Requirement:
With the pictures omitted, output word for word the lines from the one containing "2 | 7000.000 |" through the end of the records.

Entries shown:

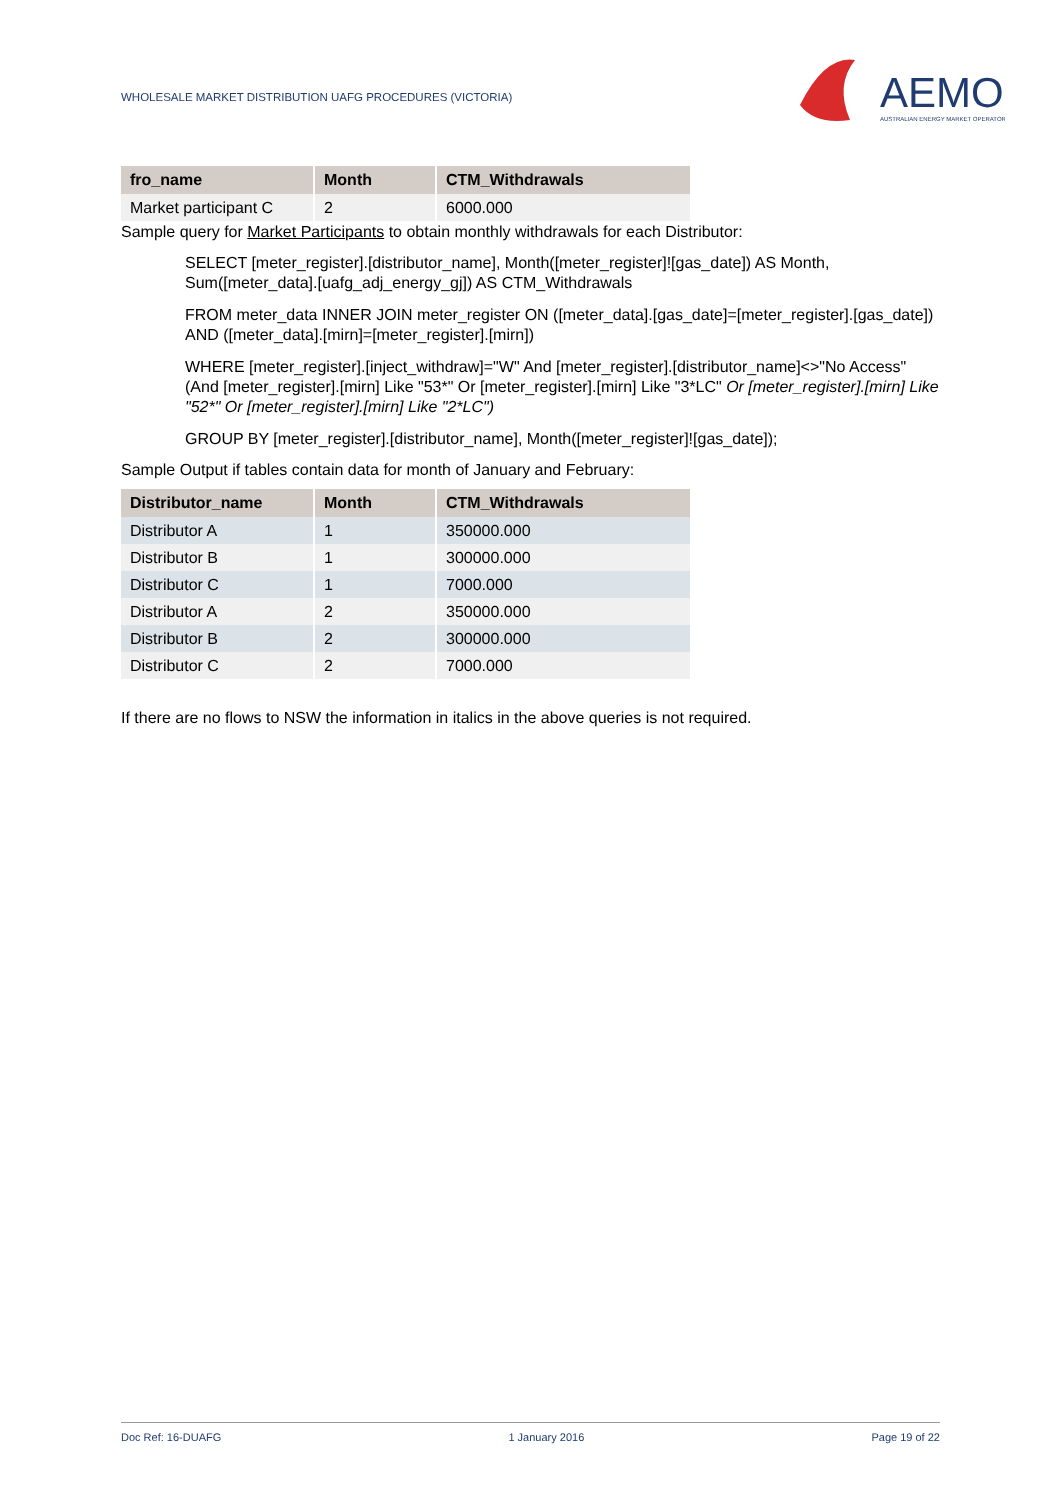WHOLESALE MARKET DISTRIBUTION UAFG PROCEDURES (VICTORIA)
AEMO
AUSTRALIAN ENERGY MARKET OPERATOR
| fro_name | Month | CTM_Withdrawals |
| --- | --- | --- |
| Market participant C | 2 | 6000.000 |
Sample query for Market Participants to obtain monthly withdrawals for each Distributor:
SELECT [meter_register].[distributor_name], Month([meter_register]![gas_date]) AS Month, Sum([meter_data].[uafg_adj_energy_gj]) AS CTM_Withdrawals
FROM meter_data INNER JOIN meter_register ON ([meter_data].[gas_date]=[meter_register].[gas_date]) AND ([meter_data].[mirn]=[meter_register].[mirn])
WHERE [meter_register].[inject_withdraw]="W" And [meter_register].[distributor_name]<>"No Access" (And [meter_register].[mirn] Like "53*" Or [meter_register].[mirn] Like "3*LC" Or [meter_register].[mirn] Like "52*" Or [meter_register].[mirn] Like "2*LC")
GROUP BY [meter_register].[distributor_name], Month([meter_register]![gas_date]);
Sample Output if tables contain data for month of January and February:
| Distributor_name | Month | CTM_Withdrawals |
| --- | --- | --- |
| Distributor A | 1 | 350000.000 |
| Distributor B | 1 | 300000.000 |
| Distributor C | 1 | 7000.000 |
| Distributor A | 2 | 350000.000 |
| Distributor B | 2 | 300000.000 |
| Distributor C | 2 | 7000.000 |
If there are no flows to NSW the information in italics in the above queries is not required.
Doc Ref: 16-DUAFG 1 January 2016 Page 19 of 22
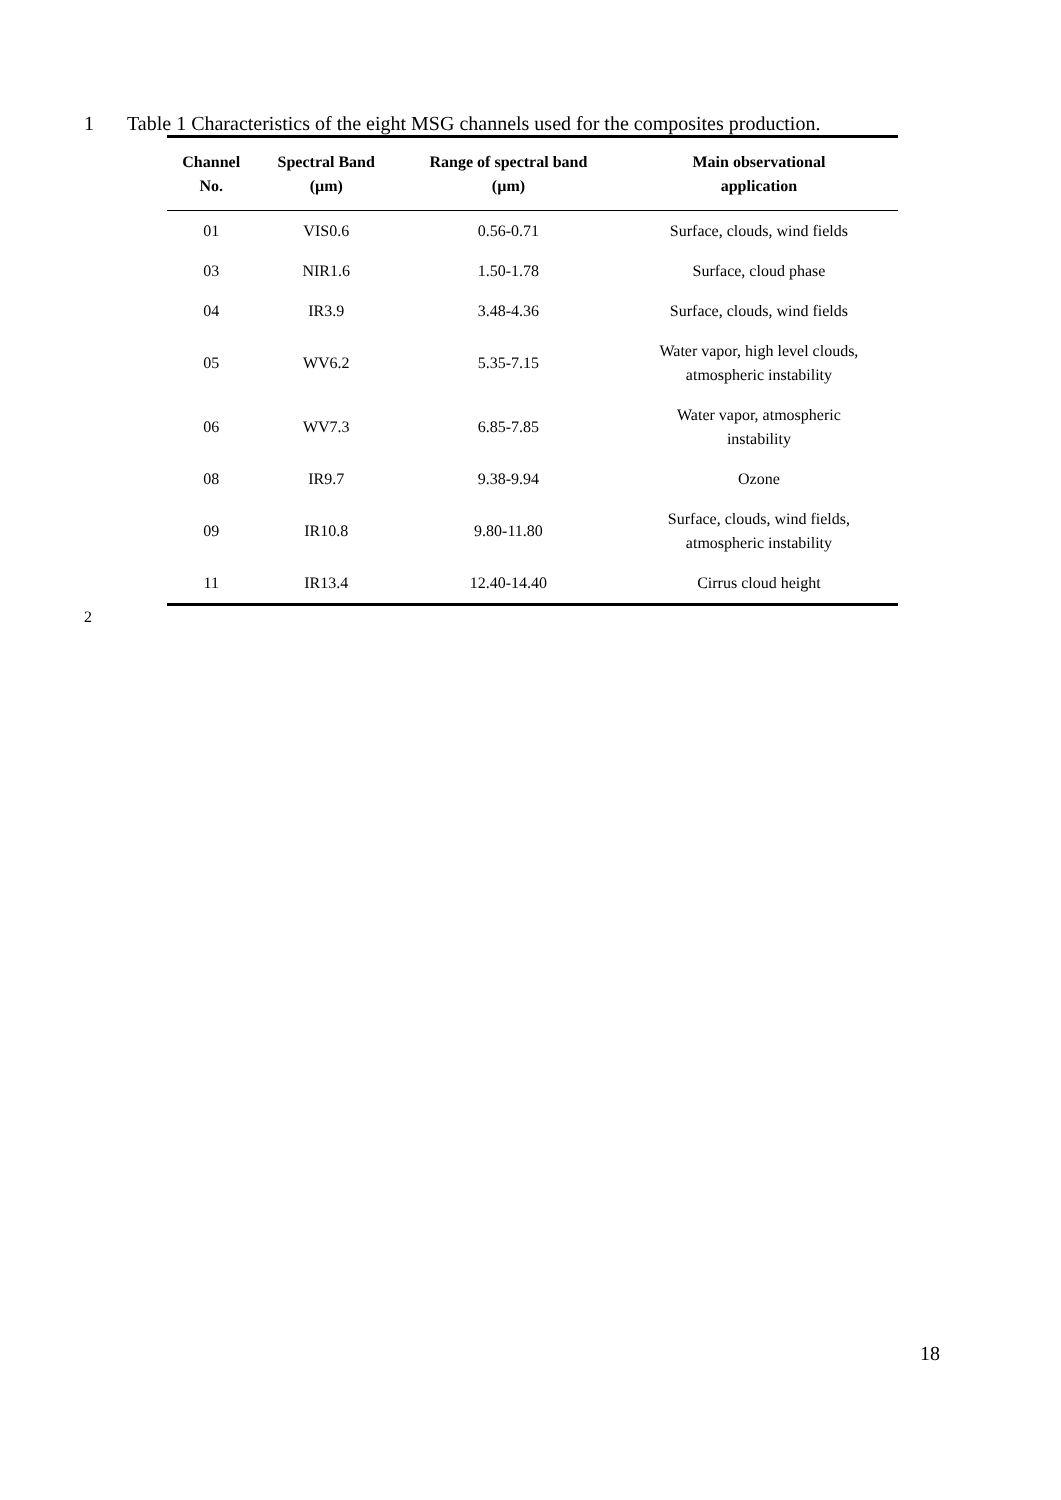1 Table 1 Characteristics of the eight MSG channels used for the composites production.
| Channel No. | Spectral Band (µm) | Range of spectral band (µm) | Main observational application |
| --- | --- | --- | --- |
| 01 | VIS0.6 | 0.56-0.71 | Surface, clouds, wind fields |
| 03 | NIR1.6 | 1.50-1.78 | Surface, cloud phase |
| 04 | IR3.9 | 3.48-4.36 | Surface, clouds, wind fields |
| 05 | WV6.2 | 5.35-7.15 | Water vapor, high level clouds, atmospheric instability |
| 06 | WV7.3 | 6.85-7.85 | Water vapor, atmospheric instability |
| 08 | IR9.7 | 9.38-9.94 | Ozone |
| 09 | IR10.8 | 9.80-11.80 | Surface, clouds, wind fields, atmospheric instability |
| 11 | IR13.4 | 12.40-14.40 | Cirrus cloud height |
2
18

Response to the exercise:
| Distributor C | 2 | 7000.000 |
If there are no flows to NSW the information in italics in the above queries is not required.
Doc Ref: 16-DUAFG 1 January 2016 Page 19 of 22
1 Table 1 Characteristics of the eight MSG channels used for the composites production.
| Channel No. | Spectral Band (µm) | Range of spectral band (µm) | Main observational application |
| --- | --- | --- | --- |
| 01 | VIS0.6 | 0.56-0.71 | Surface, clouds, wind fields |
| 03 | NIR1.6 | 1.50-1.78 | Surface, cloud phase |
| 04 | IR3.9 | 3.48-4.36 | Surface, clouds, wind fields |
| 05 | WV6.2 | 5.35-7.15 | Water vapor, high level clouds, atmospheric instability |
| 06 | WV7.3 | 6.85-7.85 | Water vapor, atmospheric instability |
| 08 | IR9.7 | 9.38-9.94 | Ozone |
| 09 | IR10.8 | 9.80-11.80 | Surface, clouds, wind fields, atmospheric instability |
| 11 | IR13.4 | 12.40-14.40 | Cirrus cloud height |
2
18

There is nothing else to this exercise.